I’ll admit it. I don’t read as many books as I’d like to these days, but I’m able to plow through about one a month. Because of my graduate school experience at USD and my professional interests, the books I choose to read have changed a bit over the past few years – but I’m still interested in variety. Lately, I’ve been reading books on marketing, social media, and technology to keep up with trends, and to help me process what I find daily in my Google Reader. Here are a few of my recent favorites:
Googled: The end of the world as we know it, by Ken Auletta
I’m only about halfway through this one, so I’m still getting to some of the good stuff. Basically, Auletta opens up the hood on one of the most powerful and fascinating companies in the world and the result is an easy, fast read that provides lots of history on how and why Google is such a force in business.

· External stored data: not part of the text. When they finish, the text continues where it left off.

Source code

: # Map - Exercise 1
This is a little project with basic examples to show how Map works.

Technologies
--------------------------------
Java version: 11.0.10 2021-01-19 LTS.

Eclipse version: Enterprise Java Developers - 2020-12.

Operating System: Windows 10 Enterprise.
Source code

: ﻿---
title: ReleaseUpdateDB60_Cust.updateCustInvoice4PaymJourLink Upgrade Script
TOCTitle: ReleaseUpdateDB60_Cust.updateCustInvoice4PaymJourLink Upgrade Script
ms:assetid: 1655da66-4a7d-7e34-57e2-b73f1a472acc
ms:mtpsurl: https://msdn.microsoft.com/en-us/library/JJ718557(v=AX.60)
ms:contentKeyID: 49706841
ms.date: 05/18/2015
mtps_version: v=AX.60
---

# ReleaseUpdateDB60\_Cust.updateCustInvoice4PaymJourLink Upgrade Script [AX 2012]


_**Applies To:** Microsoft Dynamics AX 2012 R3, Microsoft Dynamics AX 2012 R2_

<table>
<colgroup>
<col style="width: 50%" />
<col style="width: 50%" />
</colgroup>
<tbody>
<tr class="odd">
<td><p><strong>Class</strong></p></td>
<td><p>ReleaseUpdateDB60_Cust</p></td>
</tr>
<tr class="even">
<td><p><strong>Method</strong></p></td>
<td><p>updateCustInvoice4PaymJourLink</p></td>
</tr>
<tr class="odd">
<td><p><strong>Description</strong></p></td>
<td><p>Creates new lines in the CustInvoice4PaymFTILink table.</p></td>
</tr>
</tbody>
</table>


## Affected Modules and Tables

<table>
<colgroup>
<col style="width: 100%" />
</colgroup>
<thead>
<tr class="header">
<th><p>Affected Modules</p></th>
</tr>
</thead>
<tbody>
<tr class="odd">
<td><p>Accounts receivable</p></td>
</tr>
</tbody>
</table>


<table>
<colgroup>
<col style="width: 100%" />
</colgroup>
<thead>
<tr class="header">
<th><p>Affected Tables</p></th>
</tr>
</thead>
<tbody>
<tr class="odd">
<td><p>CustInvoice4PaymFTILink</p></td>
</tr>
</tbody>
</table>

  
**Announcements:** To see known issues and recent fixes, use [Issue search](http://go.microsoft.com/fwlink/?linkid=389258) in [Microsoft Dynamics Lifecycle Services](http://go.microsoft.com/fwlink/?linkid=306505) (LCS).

Socialnomics: How social media transforms the way we live and do business, by Erik Qualman
Again, I’m only part of the way through this one (noticing a trend here?), but it’s clear that this is a great book for marketers and non-marketers alike. Using recent (2010) case studies and relevant examples, Qualman does a great job of explaining why businesses should embrace social media (just in case there are any holdouts left these days). One item that jumped out at me was the subtitle; notice he says “transforms,” as in, it’s constantly changing. Read it now before this is all old news. In case you haven’t seen it, here’s a powerful video that was created along with the book.
Of course, I still like a good biography now and then, especially if it involves musicians. Since I’ve seen CSN in concert twice now, I figured I’d give this one a go:
Crosby, Stills, & Nash: The biography, by Dave Zimmer and Henry Diltz
If you like old stories about old rockers, which I do – this one’s for you. Endorsed in the preface by Graham Nash himself, this seems to be a pretty accurate, raw, and real version of the CSN story. Again, only halfway through, so don’t tell me how it ends.